MOTOGP: VALENTINO ROSSI FLINGUE STONER ET DUCATI…

 

Décidément,ce « dottore » là fait toujours mal, qu’il soit en piste ou devant un micro. Pour son ami journaliste de Rolling Stone, Michele Lupi, qui lui est, c’est vrai, rentré fort dans le lard en lui rappelant que Rossi n’avait rien gagné sur Ducati alors que  Stoner a gagné 23 GP et un titre mondial…  Le flingage s’est fait en deux parties. D’abord Stoner et un peu Ducati, puis carrément dans la gueule du constructeur italien, en tous cas de son service course, il Reparto Corse. Mais, c’est là le signe des grands, Rossi se donne aussi des coups à lui-même, pêché d’orgueil entre autres…

On commence par Stoner…

 

SANS STONER,CELA VA BEAUCOUP MIEUX ENTRE NOUS LES PILOTES…

ROSSI ENPLAFONNE STONER

ROSSI EMPLAFONNE STONER

Premier missile. 

Attention, c’est du lourd.

Mais toujours, comme dans le Barbier de Séville, des arguments « di qualità, di qualità… »

 

Rossi:  « Casey a fait un travail incroyable avec la Ducati et si je regarde sa télémétrie, je ne comprends pas comment il a fait. Les gens pensent que Stoner était très rapide, mais pas très intelligent, et c’est pourquoi à la fin, il a fait un bug. Mais la réalité est que avec la Ducati, il a toujours dû piloter à la limite, aller plus fort que possible. Et si tu pilotes comme cela, tu finis par avoir un accident. Nos deux histoires sont différentes. Lui, quand il a déménagé chez Ducati, il avait piloté une seule moto, la Honda de Lucio Cecchinello, et durant une seule année. Je crois qu’il a pensé: cette moto est bonne, je dois gagner. Moi, au lieu de cela, je venais après des années avec Honda et Yamaha et je me suis vite rendu compte que la moto n’était pas bonne. Je suis sûr que si vous mettez, demain, Stoner sur la Ducati de Dovizioso, il arrivera sixième. Quoi qu’il en soit, il a piloté d’une manière incroyable. Il est unique. S’il me manque? Sur la piste, oui. C’était un grand talent, difficile à battre. En dehors de la piste, non. Sans lui, entre nous les pilotes, cela va beaucoup mieux. Nous sommes rivaux et ennemis, mais la situation est normale: quand la course est terminée, nous ne sommes pas amis, mais l’ambiance est ok. »

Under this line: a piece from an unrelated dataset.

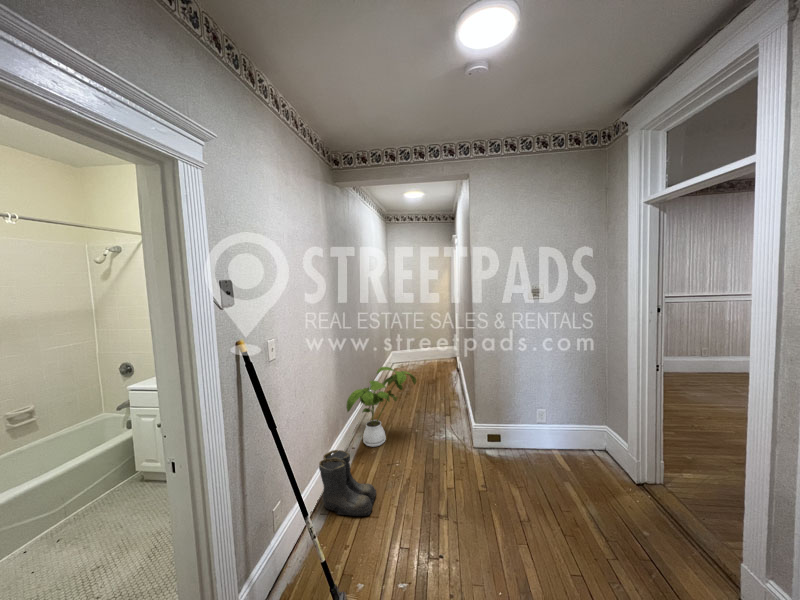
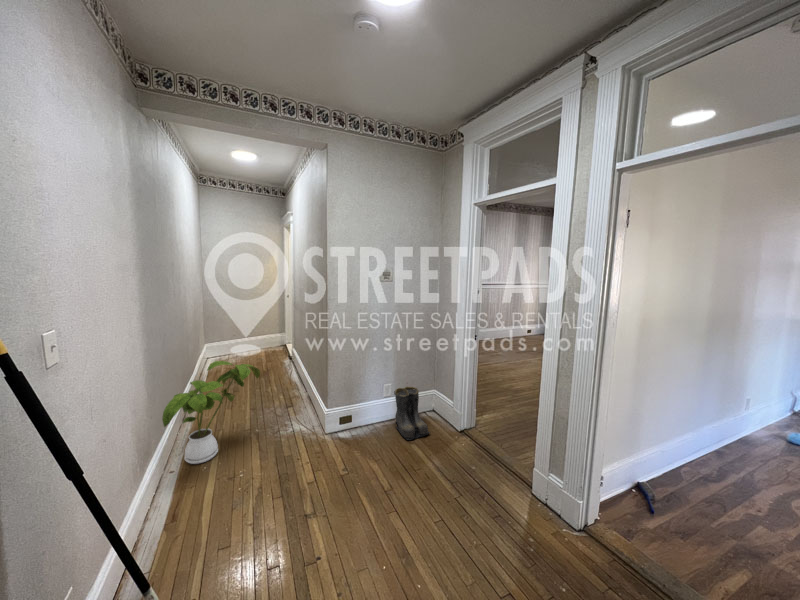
boots: present [319,450,376,516] -> present [394,387,430,440]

Audiard aurait écrit… » Incroyable ce mec, i’ m’file un bourre-pif, en pleine paix... »

J’aime beaucoup cette façon qu’a Rossi d’amener le truc.

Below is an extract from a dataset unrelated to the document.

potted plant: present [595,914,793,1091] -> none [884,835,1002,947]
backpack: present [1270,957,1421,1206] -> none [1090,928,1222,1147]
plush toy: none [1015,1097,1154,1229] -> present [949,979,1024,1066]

Stoner super mec à moto mais un peu merde humaine quand même…

 

DUCATI: DES LE TROISIEME TOUR SUR LA MOTO, J’AI PENSE « NOUS SOMMES DANS LA MERDE… « 

 

Puis c’est le tour de Ducati, du Reparto Corse…

Pas triste non plus…

Valentino Rossi: « La première fois que j’ai roulé sur la Ducati, j’ai été choqué. Après trois tours, j’ai pensé: Nous sommes dans la merde ici! C’est tout le temps dont j’ai eu besoin pour réaliser que j’avais fait une erreur. Je n’avais pas eu l’occasion de tester la moto avant de signer le contrat, mais j’ai néanmoins signé.
 Les problèmes étaient évidents dès le début. J’ai juste pensé: OK. Essayons d’améliorer cette moto. Nous avons travaillé sur elle pendant toute la première moitié de la saison, mais après 10 courses, j’ai commencé à réaliser que je n’allais jamais remporter une course avec elle. Les rumeurs me concernant, disant que je voulais annuler mon contrat étaient vraies. Mais je ne pouvais pas le faire. Il n’y avait absolument aucun moyen de le faire. Et c’était effectivement une bonne chose. Cela aurait été une grosse erreur. Il aurait été beaucoup trop facile de dire: Je vais rester à la maison quand les choses n’allaient pas bien. Vous ne devez jamais abandonner. »

Bon, un petit bourre pif dans ce monde si brutal, ça fait du bien de temps en temps, ça relance comme on dit dans les courses de vélo!